Parul Choudhary’s gold medal timing of 15.14.75, would be nearly 10 seconds slower than the time that clocked by the last qualifier to make the final of the women’s 5000m at the 2023 World Championships (15.05.24). Tajinder Toor’s 20.36m throw in the men’s shot put was nearly 40 cm short of the last qualification mark (20.74m) to make the final at the World Championships.
The India relay team’s time of 3.01.58 in the men’s 4x400m was a couple of seconds short of the time the same team had clocked in Budapest just a month before.
Apart from these blemishes, there is much to praise about India’s overall results. Neeraj Chopra proved once again just why he’s the best javelin thrower in the world. Having already won all the major competitions — Commonwealth Games, Asian Games, World Championships and Olympics — the 25-year-old is now well underway to repeating that conquest, if his 88.88m throw to claim his second Asian Games title is any evidence.
Annu Rani turned around what had been a dismal year so far for her with a season’s best of 62.92m that won India it’s first ever Asian Games gold in the women’s javelin throw.
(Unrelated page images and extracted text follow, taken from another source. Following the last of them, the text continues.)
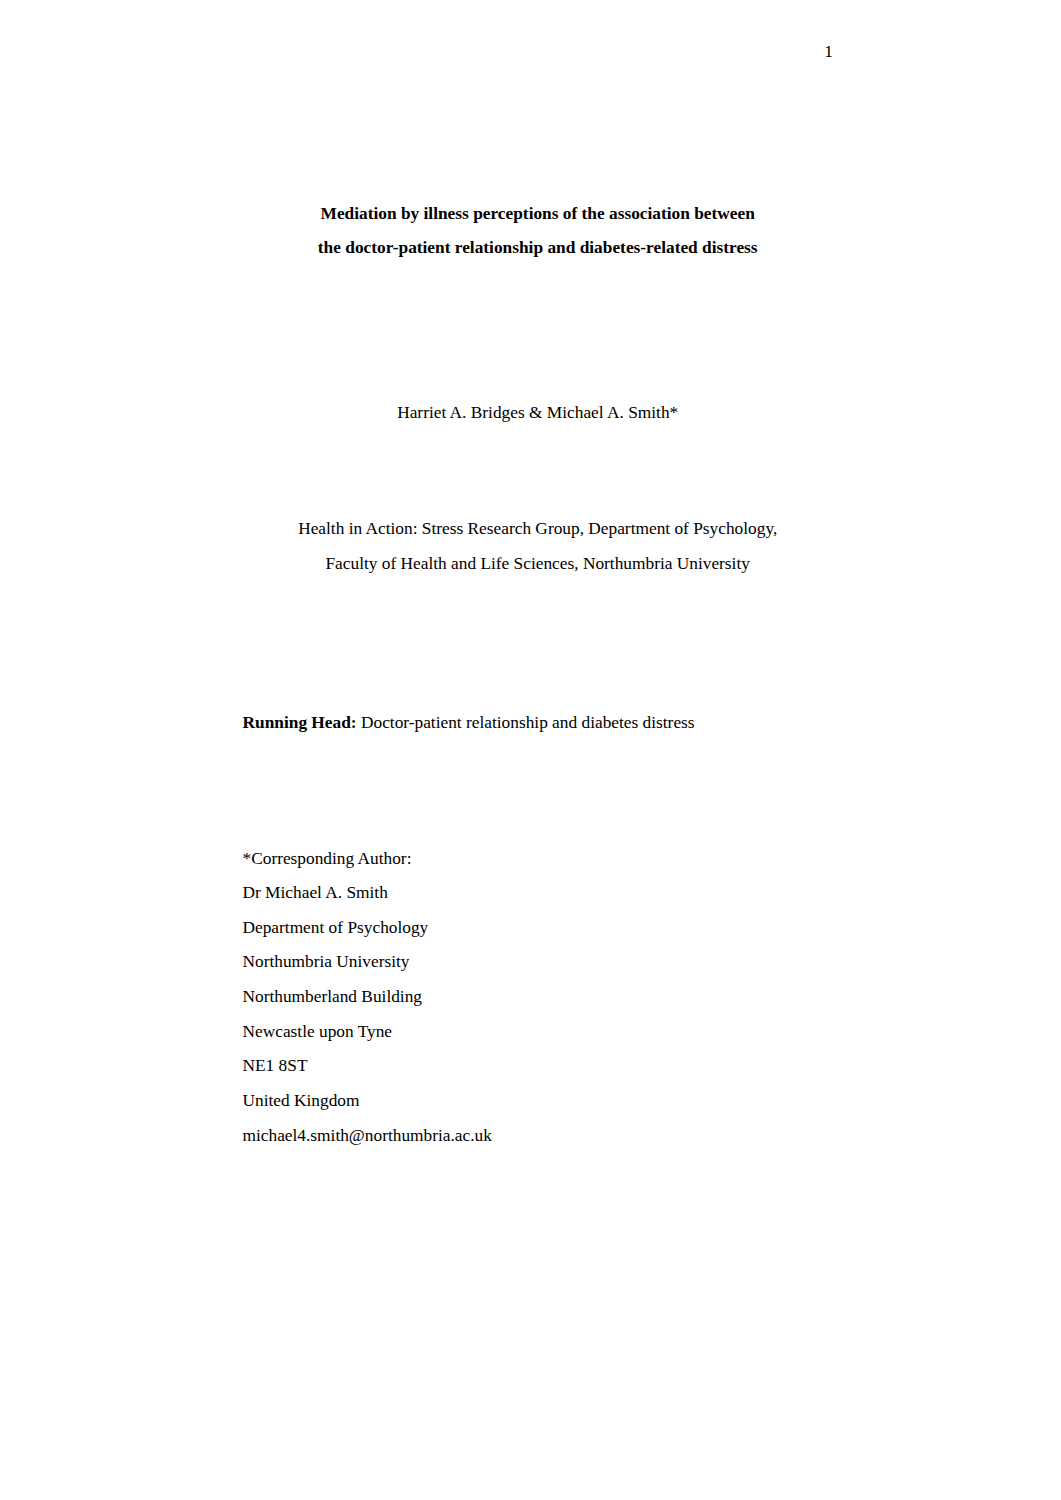1
Mediation by illness perceptions of the association between
the doctor-patient relationship and diabetes-related distress
Harriet A. Bridges & Michael A. Smith*
Health in Action: Stress Research Group, Department of Psychology,
Faculty of Health and Life Sciences, Northumbria University
Running Head: Doctor-patient relationship and diabetes distress
*Corresponding Author:
Dr Michael A. Smith
Department of Psychology
Northumbria University
Northumberland Building
Newcastle upon Tyne
NE1 8ST
United Kingdom
michael4.smith@northumbria.ac.uk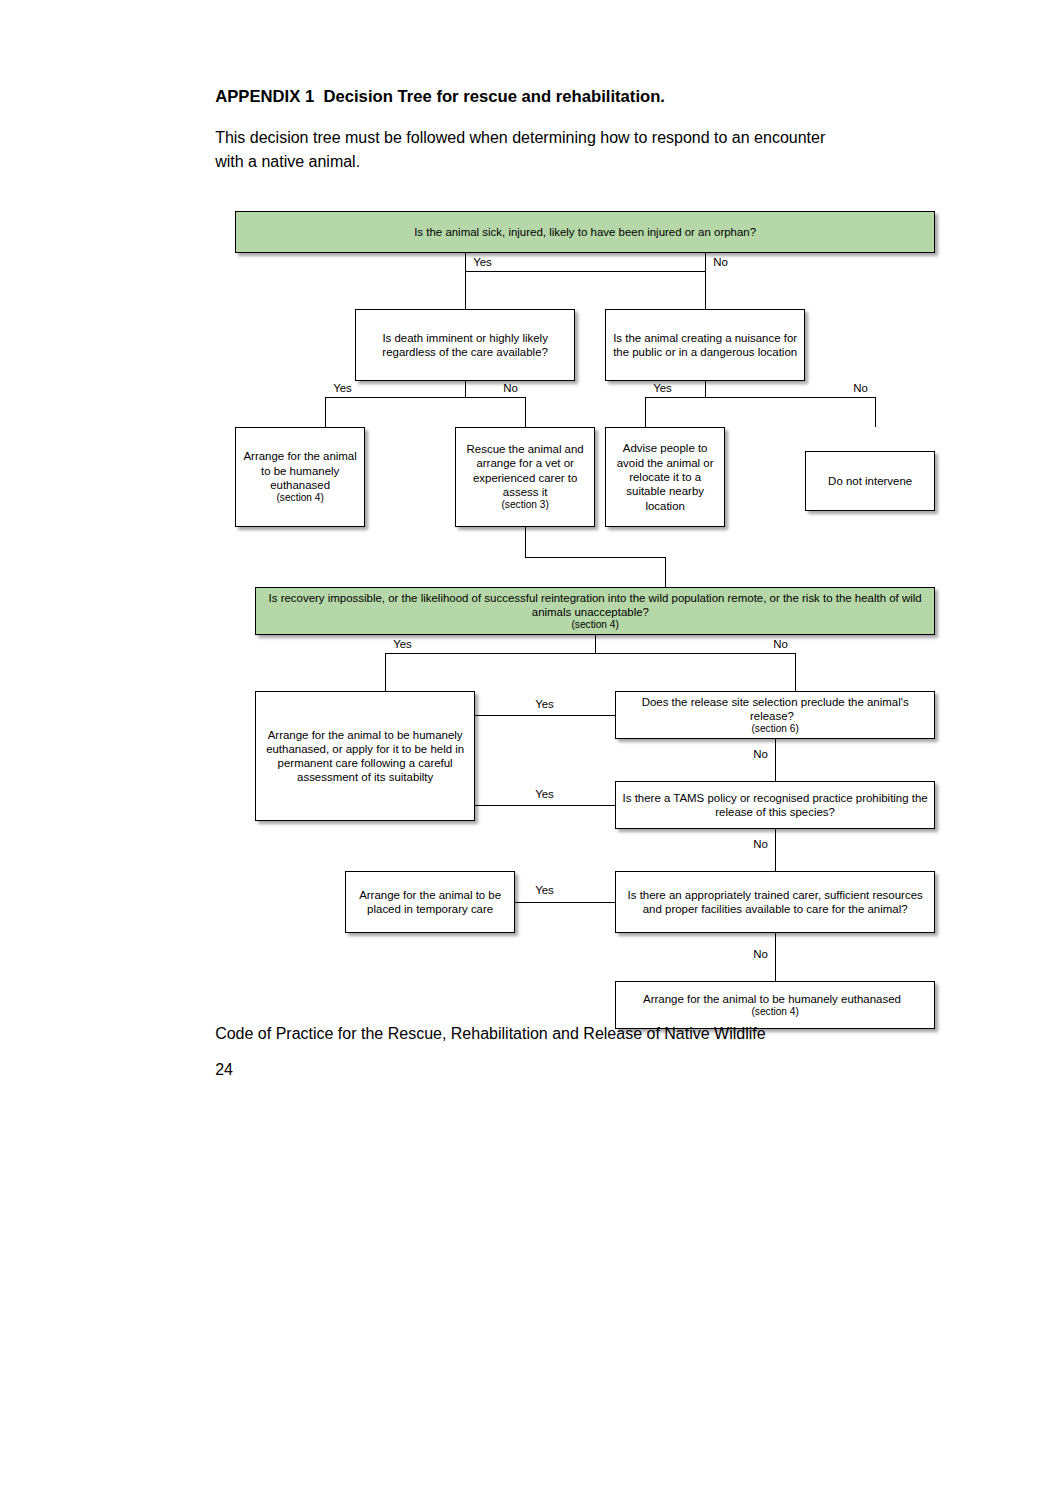APPENDIX 1 Decision Tree for rescue and rehabilitation.
This decision tree must be followed when determining how to respond to an encounter with a native animal.
Is the animal sick, injured, likely to have been injured or an orphan?
Yes
No
Is death imminent or highly likely regardless of the care available?
Is the animal creating a nuisance for the public or in a dangerous location
Yes
No
Yes
No
Arrange for the animal to be humanely euthanased
(section 4)
Rescue the animal and arrange for a vet or experienced carer to assess it
(section 3)
Advise people to avoid the animal or relocate it to a suitable nearby location
Do not intervene
Is recovery impossible, or the likelihood of successful reintegration into the wild population remote, or the risk to the health of wild animals unacceptable? (section 4)
Yes
No
Arrange for the animal to be humanely euthanased, or apply for it to be held in permanent care following a careful assessment of its suitabilty
Does the release site selection preclude the animal's release? (section 6)
Is there a TAMS policy or recognised practice prohibiting the release of this species?
Is there an appropriately trained carer, sufficient resources and proper facilities available to care for the animal?
Arrange for the animal to be humanely euthanased (section 4)
Yes
Yes
No
No
No
Arrange for the animal to be placed in temporary care
Yes
Code of Practice for the Rescue, Rehabilitation and Release of Native Wildlife
24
Annu not only beat the Chinese Olympic champion — Liu Shiying — to the Asian gold but also registered a throw that would have placed her in the top 5 at the World Championships earlier this year.
While much of the attention of course went to India’s gold medallists, there were a couple of performances that ‘only’ won silver but which will be equally significant going into an Olympic year.
Murali Sreeshankar finished just 3 cm behind 2022 World champion Wang Jianan and while a gold might have been ideal, his jump of 8.19m was the best ever registered by an Indian at the continental games.
After a disappointing result at the World Championships, Sreeshankar’s jump was just what he needs to get his confidence up while going into the Olympic year.
The athlete who perhaps announced himself in the biggest way possible was Kishore Jena.
In what is only his first international year, the 28-year-old’s new personal best of 87.54m in the javelin saw him finish behind Neeraj but it is a throw that would keep him in the mix for a medal at any world level event.